Con un alivio casi visible, los Hermanos, como corderillos aterrados que se ha abierto una puerta de salida en el matadero, galoparon hacia ella.

—¡La palabra clave es compromiso! —exclamó el Gran Maestro.

—La palabra clave. Eso —asintió el Hermano Vigilatorre.

Dio un codazo al Hermano Revocador, cuyos ojos se habían desviado de nuevo hacia la carpintería.

—¿Qué? Oh. Sí, claro. La palabra clave. Por supuesto —se apresuró a declarar éste.

—Y fe, y fraternidad —añadió el Gran Maestro Supremo.

—Eso también, eso también —dijo el Hermano Dedos.
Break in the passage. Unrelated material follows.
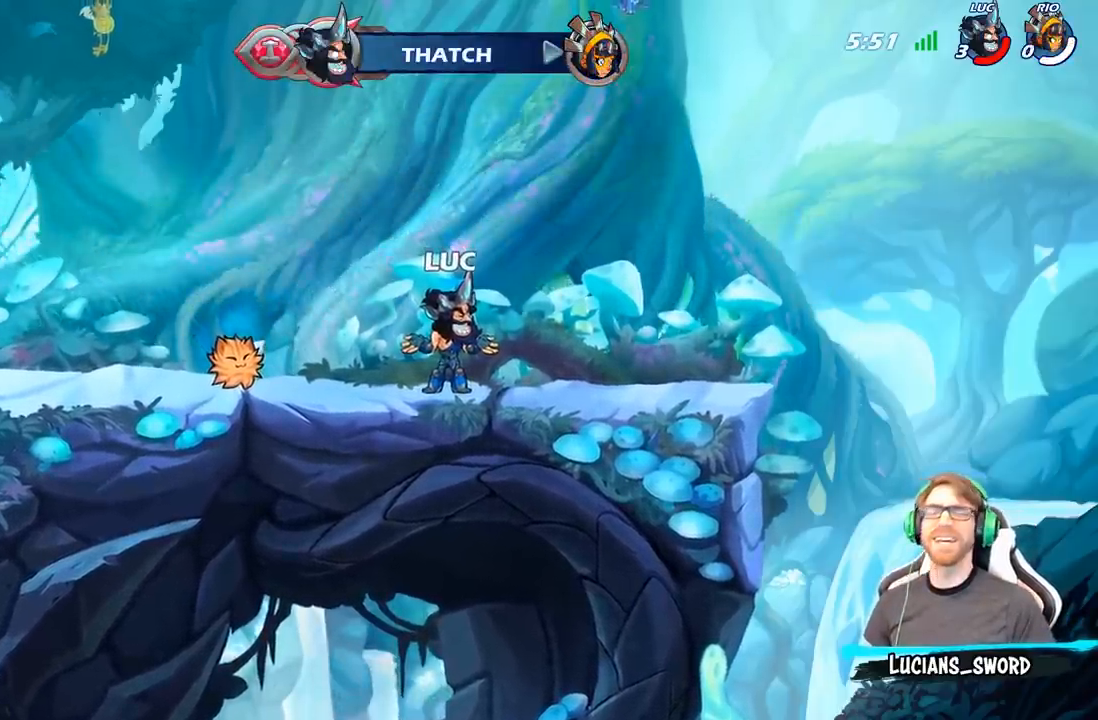
{"buttons": [], "left_stick": "center", "right_stick": "center", "events": []}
—De manera que, si alguno de los presentes no desea, mejor dicho, no ansía seguir adelante, que dé un paso al frente ahora mismo.

Nadie se movió.

Los tengo atrapados, pensó el Gran Maestro Supremo. Dioses, qué bien se me da esto. Puedo tocar sus sucios cerebros como si fueran un xilófono. El poder de lo vulgar es increíble. ¿Quién habría pensado que la debilidad sería una energía mucho más poderosa que la fuerza? Pero hay que saber canalizarla. Y yo sé.
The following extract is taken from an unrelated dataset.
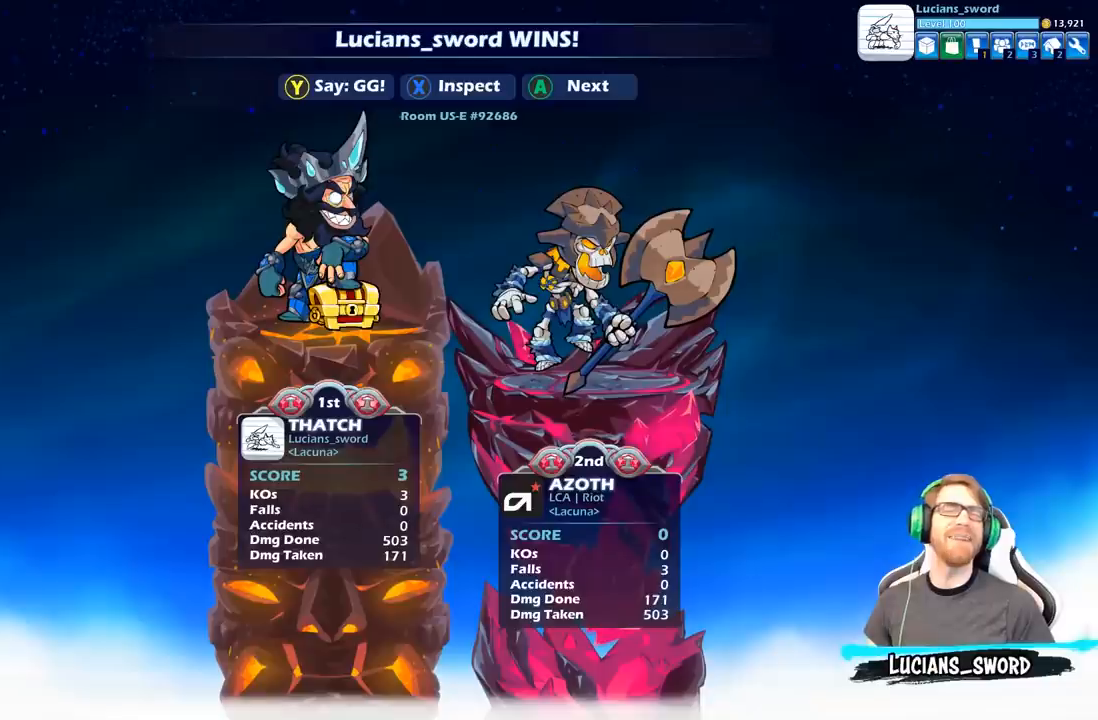
{"buttons": [], "left_stick": "center", "right_stick": "center", "events": []}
—Bien, muy bien —dijo en voz alta—. Ahora, repetiremos el juramento.

Guió sus voces tartamudeantes, aterradas, a lo largo de la retahíla, y advirtió con aprobación la voz estrangulada con que decían «lipasa». Además, no perdió de vista al Hermano Dedos.

Es un poco más inteligente que los demás, pensó. Quizá un poco menos manejable. Tendré que tener buen cuidado de ser siempre el último en salir. No quiero que a nadie se le ocurra seguirme hasta mi casa.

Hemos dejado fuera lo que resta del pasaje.